• Aim of the exercise:
Reproduce the items from the line containing "pose: elev=288.9 azim=335.6" through the line containing "Dot at: (334, 242)", inclusive, replacing "pose" with "view" and leaving everything else unchanged.

• Data for the task:

— START —

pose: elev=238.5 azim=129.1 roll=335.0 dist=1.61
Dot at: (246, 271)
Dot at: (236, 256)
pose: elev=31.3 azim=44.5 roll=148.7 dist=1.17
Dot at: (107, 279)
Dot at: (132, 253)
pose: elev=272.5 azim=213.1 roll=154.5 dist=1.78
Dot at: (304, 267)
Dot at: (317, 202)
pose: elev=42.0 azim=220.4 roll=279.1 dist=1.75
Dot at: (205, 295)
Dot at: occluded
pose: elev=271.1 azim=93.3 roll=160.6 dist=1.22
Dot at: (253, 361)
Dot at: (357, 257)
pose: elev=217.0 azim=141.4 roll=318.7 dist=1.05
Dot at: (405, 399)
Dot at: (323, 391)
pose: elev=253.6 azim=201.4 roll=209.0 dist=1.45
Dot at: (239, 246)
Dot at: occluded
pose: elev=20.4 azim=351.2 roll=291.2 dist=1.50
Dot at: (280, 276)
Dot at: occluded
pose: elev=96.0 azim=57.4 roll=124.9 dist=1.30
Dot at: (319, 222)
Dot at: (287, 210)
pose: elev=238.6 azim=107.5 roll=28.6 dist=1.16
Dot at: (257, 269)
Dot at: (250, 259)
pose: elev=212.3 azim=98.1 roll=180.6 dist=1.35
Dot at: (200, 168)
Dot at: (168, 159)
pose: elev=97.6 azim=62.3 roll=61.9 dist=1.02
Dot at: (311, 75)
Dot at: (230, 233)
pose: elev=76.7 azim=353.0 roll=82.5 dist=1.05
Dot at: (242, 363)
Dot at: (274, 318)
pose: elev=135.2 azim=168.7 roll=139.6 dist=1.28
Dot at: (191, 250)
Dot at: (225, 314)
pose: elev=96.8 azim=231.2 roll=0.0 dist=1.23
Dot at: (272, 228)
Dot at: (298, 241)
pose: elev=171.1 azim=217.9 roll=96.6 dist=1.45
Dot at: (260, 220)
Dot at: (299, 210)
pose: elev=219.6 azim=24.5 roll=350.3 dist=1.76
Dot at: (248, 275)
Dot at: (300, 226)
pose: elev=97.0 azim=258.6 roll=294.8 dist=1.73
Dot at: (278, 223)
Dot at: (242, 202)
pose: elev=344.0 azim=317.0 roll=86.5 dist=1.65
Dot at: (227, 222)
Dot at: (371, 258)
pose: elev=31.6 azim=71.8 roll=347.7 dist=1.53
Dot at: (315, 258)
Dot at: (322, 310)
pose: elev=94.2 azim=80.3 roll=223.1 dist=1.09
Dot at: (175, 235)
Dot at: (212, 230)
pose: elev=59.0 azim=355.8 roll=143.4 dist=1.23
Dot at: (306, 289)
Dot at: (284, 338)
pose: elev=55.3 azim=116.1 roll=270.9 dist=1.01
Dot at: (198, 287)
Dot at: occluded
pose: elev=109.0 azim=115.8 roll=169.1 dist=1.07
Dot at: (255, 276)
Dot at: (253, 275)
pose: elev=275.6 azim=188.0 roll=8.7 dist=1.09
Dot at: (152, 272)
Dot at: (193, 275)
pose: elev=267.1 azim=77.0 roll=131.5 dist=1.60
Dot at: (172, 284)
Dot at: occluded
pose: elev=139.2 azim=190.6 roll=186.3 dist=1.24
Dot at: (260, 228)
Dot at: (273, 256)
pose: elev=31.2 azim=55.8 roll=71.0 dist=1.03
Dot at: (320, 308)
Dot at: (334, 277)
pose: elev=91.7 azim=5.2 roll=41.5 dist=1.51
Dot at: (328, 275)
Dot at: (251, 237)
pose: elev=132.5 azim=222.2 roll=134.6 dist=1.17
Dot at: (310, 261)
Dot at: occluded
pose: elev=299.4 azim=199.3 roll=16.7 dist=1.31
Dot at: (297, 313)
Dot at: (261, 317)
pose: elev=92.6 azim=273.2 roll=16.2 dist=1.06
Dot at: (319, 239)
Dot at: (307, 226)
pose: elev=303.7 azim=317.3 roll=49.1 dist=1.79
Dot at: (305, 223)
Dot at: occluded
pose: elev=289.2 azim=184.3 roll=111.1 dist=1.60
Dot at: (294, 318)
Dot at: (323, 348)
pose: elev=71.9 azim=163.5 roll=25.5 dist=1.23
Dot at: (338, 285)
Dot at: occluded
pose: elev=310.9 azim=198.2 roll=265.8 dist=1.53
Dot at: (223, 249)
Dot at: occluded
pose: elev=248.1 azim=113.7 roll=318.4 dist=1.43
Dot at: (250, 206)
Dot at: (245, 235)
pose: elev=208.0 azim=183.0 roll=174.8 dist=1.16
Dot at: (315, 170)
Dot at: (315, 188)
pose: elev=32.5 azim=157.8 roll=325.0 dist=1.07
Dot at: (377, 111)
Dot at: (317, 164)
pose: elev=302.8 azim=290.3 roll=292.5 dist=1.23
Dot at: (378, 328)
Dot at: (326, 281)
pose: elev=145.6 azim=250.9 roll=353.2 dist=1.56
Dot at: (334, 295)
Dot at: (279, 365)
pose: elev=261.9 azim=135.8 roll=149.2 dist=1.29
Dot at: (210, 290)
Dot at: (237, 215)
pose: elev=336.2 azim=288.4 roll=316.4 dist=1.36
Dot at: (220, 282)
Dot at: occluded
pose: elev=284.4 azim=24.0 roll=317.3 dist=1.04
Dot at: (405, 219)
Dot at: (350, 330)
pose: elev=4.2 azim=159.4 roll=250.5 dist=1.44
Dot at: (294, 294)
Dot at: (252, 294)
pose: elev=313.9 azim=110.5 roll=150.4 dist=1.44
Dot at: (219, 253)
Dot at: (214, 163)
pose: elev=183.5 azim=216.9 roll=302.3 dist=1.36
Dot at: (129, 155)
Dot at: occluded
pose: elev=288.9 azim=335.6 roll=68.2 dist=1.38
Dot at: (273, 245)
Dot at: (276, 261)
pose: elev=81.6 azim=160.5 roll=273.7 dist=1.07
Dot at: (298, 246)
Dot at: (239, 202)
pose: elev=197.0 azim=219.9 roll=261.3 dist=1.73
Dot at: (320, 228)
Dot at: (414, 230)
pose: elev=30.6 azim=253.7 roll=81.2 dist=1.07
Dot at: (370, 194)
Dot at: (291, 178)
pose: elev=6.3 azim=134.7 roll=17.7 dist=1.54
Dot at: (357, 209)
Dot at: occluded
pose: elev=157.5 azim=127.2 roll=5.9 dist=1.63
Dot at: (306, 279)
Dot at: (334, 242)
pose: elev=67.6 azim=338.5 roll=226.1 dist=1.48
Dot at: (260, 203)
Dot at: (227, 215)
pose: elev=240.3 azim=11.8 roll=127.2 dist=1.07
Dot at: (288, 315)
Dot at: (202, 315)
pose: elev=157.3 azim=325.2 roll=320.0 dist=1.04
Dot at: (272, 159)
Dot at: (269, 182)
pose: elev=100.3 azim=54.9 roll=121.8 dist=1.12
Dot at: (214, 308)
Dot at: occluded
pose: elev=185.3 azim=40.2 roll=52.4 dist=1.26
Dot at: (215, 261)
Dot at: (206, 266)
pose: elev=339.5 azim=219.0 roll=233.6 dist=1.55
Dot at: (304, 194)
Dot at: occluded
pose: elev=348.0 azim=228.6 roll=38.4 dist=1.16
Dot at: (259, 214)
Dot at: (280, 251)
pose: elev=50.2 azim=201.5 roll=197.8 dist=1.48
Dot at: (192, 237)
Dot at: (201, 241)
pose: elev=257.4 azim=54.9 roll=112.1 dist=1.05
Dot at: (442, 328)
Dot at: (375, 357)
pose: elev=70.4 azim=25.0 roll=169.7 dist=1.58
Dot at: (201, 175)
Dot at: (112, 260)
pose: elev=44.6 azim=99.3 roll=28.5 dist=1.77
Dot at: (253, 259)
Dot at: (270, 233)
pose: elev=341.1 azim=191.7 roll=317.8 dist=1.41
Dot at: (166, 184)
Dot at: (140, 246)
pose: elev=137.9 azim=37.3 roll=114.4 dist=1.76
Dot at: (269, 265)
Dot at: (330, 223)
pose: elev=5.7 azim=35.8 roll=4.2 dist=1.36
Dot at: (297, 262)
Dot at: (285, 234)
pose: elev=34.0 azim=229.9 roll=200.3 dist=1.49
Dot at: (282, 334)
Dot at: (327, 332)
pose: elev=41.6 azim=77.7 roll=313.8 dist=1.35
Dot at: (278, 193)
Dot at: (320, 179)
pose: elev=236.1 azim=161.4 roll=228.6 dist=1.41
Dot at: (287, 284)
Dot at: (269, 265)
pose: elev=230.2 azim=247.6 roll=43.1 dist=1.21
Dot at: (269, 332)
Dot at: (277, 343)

— END —

• Answer to the task:
view: elev=288.9 azim=335.6 roll=68.2 dist=1.38
Dot at: (273, 245)
Dot at: (276, 261)
view: elev=81.6 azim=160.5 roll=273.7 dist=1.07
Dot at: (298, 246)
Dot at: (239, 202)
view: elev=197.0 azim=219.9 roll=261.3 dist=1.73
Dot at: (320, 228)
Dot at: (414, 230)
view: elev=30.6 azim=253.7 roll=81.2 dist=1.07
Dot at: (370, 194)
Dot at: (291, 178)
view: elev=6.3 azim=134.7 roll=17.7 dist=1.54
Dot at: (357, 209)
Dot at: occluded
view: elev=157.5 azim=127.2 roll=5.9 dist=1.63
Dot at: (306, 279)
Dot at: (334, 242)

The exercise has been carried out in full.